En el caso de Nino ocurre exactamente lo contrario. Uno de sus discípulos más aventajados, Carlos Rosenkrantz, no sólo llegó a la Corte Suprema, sino a presidirla. No sé si Nino quiso ser ministro de la Corte Suprema (supongo que no, no es algo que aparezca entre sus biografías o reseñas personales o intelectuales).

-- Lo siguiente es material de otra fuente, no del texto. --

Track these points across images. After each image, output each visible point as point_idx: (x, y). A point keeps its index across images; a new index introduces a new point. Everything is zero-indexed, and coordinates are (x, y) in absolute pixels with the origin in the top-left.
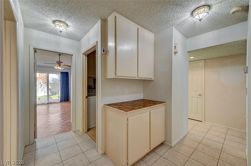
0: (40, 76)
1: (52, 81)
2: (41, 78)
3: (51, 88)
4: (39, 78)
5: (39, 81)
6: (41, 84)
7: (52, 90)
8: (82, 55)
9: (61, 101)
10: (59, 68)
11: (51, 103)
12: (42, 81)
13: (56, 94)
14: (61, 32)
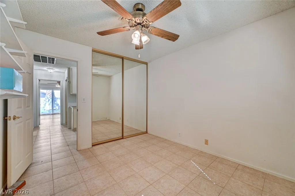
2: (49, 94)
6: (48, 99)
8: (65, 81)
10: (59, 86)
11: (55, 114)
12: (49, 97)
14: (51, 72)
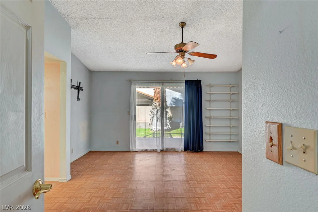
0: (156, 94)
1: (174, 104)
3: (172, 115)
4: (154, 99)
5: (155, 104)
6: (156, 108)
7: (173, 119)
9: (186, 149)
11: (168, 151)
13: (178, 127)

Pero al igual que Bickel, y dado el rol institucional de la Corte Suprema argentina (más similar a la de Estados Unidos que a la chilena), nos perdimos las reflexiones de un gran “supremo”. Quiero creer que leyendo la jurisprudencia de Rosenkrantz, encontramos una parte de Nino (del Nino “supremo” que no fue y que muchos quisiéramos haber tenido el privilegio de ver y leer).

En todo caso, no hay duda de que cuando leemos o escuchamos las ideas constitucionales de Rosenkrantz leemos y escuchamos a Nino. Lo hacemos también cuando reflexiona sobre las instituciones, el desarrollo y la democracia, por ejemplo, en su libro “Confianza y derecho en Latinoamérica”, editado junto a M. Bergman, o en su discurso inaugural de la Conferencia Judicial de las Cortes Supremas del G20, 2018). En fin, en una brillante conferencia reciente en la Universidad de Chile sobre el populismo. No se me entienda mal; no pretendo imponerle una carga pesada al juez Rosenkrantz, ni el yugo acrítico de la herencia o un afán de categorizar “escuelas de”; es admiración pura y simple o incluso, sana envidia (igual cosa podría decir respecto de Roberto Gargarella y tantos otros).

A tres décadas de su muerte, el legado intelectual de Carlos Nino, sigue vivo y vigente, y ocupa un espacio importante en nuestras conversaciones y discusiones, en la formación de nuestros alumnos, y a la hora de pensar nuestras reglas, instituciones, y prácticas, especialmente en medio de un proceso constitucional.